[Opening Dataset extract section]

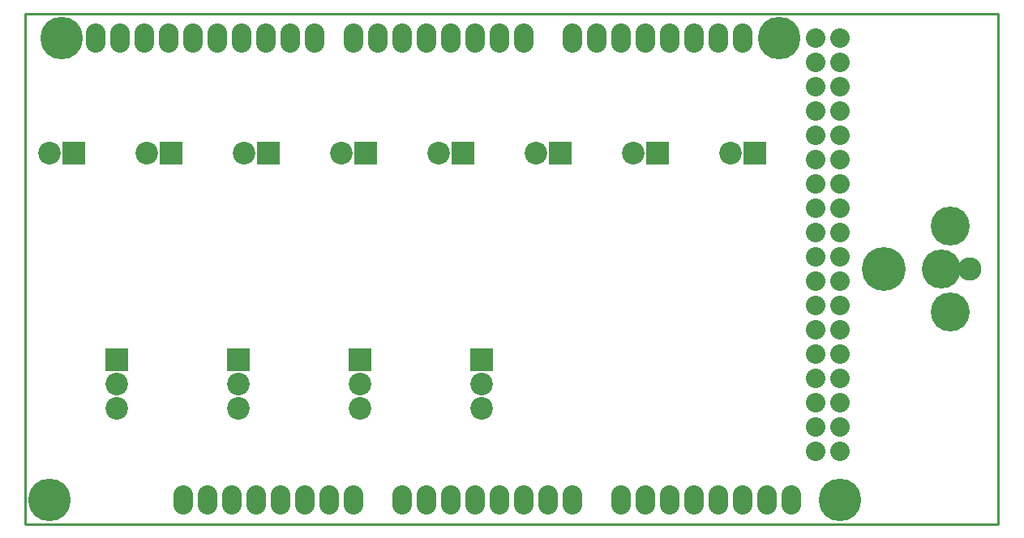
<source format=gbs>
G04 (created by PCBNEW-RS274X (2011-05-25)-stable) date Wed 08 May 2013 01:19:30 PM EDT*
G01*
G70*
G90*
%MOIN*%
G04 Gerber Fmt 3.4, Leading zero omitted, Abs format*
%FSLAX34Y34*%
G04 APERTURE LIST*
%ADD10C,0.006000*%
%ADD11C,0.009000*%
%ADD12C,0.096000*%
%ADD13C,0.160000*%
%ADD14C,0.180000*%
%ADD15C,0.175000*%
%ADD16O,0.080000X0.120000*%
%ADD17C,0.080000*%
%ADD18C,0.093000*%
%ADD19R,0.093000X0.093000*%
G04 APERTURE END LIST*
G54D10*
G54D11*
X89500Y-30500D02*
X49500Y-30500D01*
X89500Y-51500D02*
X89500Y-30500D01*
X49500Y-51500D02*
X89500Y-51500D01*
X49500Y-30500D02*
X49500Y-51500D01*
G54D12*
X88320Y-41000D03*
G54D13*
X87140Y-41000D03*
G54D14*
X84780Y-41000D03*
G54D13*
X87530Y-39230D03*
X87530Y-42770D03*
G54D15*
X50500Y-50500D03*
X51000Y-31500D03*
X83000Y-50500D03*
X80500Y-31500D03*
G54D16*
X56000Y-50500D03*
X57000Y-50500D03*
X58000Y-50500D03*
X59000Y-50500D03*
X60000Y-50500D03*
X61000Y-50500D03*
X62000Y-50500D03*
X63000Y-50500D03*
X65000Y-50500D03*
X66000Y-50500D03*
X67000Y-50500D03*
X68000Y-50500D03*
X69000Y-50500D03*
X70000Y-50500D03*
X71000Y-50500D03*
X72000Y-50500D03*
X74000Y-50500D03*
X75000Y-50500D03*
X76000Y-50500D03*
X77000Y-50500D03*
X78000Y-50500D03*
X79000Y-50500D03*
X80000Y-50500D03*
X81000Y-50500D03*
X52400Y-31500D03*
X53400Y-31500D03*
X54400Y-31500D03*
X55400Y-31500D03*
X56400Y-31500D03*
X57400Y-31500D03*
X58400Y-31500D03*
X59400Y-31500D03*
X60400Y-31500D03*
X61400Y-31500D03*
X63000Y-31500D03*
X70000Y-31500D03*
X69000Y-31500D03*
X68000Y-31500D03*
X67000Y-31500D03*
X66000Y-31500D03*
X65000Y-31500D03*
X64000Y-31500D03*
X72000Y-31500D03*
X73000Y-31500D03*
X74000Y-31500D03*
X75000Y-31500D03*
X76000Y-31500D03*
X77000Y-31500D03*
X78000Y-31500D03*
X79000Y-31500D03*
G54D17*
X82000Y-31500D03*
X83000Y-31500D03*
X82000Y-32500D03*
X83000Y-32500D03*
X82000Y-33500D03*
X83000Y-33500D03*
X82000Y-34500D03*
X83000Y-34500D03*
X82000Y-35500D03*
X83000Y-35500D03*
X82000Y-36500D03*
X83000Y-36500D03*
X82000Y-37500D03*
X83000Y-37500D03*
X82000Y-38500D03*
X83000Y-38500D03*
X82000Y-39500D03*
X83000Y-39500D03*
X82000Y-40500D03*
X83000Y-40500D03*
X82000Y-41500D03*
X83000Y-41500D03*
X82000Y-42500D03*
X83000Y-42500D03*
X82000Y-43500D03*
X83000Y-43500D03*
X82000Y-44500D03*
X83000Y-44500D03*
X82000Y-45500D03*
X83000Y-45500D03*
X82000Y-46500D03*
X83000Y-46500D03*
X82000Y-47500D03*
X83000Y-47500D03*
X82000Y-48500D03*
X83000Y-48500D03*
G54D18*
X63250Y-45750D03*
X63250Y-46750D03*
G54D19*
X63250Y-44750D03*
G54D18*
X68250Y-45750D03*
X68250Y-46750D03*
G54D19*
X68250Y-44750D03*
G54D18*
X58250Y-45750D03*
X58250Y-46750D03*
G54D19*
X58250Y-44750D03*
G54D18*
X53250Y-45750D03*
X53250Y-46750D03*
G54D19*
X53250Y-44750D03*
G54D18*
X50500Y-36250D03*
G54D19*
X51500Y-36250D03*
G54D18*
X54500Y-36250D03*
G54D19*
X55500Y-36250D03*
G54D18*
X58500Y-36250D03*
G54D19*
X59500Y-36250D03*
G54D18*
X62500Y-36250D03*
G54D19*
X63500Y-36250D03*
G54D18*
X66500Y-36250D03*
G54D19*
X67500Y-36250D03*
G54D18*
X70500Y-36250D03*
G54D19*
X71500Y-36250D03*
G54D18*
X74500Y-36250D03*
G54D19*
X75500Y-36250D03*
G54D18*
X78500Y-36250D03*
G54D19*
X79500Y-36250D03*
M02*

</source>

[Closing Dataset extract section]
[Opening Dataset extract section]

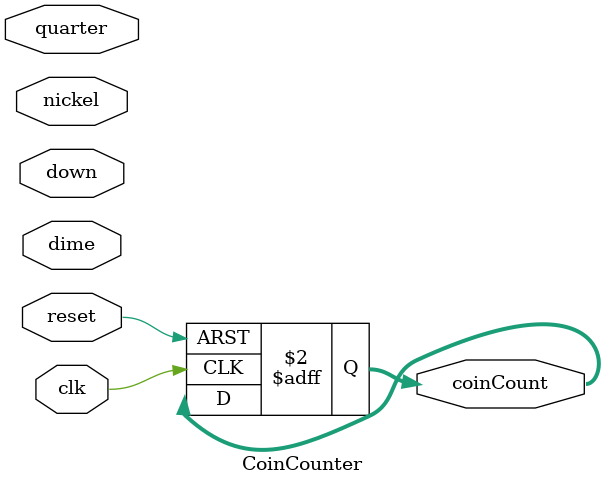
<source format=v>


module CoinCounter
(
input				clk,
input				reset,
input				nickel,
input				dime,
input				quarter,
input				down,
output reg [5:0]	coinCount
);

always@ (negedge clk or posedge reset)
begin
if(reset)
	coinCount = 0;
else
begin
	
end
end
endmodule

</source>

[Closing Dataset extract section]

• Job item:
Please return each line of the data above in which the word "source" occurs.

• Answer box:
<source format=gbs>
</source>
<source format=v>
</source>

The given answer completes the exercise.